## [What is required]
Please copy each line of the records below that includes the word "使用useEffect使進入頁面時".

## [Data listing]
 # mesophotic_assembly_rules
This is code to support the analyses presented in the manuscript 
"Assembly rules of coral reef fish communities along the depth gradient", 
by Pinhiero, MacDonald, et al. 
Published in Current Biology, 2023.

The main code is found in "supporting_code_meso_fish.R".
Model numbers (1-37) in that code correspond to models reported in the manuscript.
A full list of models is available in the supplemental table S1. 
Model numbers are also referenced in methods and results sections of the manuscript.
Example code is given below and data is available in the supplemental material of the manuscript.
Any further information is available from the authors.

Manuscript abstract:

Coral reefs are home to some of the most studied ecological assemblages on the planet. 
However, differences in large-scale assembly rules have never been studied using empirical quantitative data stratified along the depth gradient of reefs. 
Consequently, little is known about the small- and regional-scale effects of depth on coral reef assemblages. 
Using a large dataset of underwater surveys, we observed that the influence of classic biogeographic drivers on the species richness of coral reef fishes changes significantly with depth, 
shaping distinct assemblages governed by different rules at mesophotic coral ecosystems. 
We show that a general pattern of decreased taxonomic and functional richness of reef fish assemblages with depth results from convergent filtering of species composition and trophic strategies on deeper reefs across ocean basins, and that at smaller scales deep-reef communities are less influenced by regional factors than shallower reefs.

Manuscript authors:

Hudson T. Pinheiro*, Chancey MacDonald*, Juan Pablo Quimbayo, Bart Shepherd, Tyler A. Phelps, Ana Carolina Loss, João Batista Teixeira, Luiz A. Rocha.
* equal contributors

==

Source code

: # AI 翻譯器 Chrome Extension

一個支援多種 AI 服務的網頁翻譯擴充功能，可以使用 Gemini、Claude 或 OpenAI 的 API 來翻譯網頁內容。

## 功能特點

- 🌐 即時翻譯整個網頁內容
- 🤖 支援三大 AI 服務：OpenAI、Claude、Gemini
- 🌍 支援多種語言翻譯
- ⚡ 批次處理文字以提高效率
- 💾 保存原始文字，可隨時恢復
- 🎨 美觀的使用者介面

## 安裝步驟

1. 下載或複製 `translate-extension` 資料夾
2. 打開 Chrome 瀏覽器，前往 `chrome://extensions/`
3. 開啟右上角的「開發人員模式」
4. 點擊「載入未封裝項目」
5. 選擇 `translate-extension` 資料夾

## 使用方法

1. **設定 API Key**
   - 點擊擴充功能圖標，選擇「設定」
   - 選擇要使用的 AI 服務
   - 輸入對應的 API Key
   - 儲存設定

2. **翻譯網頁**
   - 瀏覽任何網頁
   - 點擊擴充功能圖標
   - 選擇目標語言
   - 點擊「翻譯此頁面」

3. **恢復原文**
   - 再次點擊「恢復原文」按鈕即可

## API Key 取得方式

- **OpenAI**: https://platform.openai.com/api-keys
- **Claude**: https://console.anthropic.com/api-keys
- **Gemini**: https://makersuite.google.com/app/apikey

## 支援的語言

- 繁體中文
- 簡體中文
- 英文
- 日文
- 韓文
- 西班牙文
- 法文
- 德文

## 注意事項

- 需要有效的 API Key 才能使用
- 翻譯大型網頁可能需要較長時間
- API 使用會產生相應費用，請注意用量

==

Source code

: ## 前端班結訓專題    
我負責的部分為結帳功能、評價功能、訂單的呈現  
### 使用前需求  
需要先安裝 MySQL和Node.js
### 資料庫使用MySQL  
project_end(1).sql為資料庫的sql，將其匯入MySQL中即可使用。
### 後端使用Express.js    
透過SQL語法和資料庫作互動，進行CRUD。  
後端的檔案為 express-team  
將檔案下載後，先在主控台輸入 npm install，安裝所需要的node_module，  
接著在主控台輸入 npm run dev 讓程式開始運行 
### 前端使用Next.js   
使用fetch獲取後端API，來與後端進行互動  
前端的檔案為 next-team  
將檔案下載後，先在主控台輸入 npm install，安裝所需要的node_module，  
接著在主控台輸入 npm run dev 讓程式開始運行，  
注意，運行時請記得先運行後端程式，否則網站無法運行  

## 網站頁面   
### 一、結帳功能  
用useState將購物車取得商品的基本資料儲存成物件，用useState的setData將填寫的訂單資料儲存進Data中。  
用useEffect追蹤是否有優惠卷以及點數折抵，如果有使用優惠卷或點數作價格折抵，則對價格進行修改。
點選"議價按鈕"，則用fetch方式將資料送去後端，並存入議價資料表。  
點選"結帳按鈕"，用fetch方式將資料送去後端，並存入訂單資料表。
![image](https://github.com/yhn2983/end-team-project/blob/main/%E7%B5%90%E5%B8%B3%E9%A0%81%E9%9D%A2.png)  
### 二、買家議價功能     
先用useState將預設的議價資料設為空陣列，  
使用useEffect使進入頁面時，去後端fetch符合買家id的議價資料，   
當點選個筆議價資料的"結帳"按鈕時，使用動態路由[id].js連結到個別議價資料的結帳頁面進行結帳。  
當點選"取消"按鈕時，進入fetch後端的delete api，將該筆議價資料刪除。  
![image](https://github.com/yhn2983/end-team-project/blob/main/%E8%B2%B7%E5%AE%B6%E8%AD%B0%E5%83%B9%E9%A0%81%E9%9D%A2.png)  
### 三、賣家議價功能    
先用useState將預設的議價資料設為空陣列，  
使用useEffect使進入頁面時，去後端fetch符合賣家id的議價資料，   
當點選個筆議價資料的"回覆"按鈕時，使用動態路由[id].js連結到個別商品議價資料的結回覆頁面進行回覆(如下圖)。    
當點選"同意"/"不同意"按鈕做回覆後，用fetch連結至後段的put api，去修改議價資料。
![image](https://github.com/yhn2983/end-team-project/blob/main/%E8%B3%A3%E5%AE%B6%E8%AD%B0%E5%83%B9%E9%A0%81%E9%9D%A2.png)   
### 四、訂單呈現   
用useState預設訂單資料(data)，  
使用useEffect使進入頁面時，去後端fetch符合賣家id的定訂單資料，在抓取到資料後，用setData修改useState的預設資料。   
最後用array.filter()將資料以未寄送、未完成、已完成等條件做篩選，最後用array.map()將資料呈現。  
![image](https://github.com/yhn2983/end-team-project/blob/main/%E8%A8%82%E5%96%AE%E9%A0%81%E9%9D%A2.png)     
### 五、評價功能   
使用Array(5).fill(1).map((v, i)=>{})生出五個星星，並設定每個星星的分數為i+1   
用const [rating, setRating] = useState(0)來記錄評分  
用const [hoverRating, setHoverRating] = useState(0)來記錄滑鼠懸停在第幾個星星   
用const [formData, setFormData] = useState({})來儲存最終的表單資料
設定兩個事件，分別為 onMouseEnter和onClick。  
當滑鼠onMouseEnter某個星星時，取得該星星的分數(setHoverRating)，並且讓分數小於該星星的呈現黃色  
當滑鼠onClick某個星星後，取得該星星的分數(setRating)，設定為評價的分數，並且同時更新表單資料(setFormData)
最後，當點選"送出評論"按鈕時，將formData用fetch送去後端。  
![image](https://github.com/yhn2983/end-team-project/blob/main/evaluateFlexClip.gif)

## [Exercise answer]
使用useEffect使進入頁面時，去後端fetch符合買家id的議價資料，   
使用useEffect使進入頁面時，去後端fetch符合賣家id的議價資料，   
使用useEffect使進入頁面時，去後端fetch符合賣家id的定訂單資料，在抓取到資料後，用setData修改useState的預設資料。   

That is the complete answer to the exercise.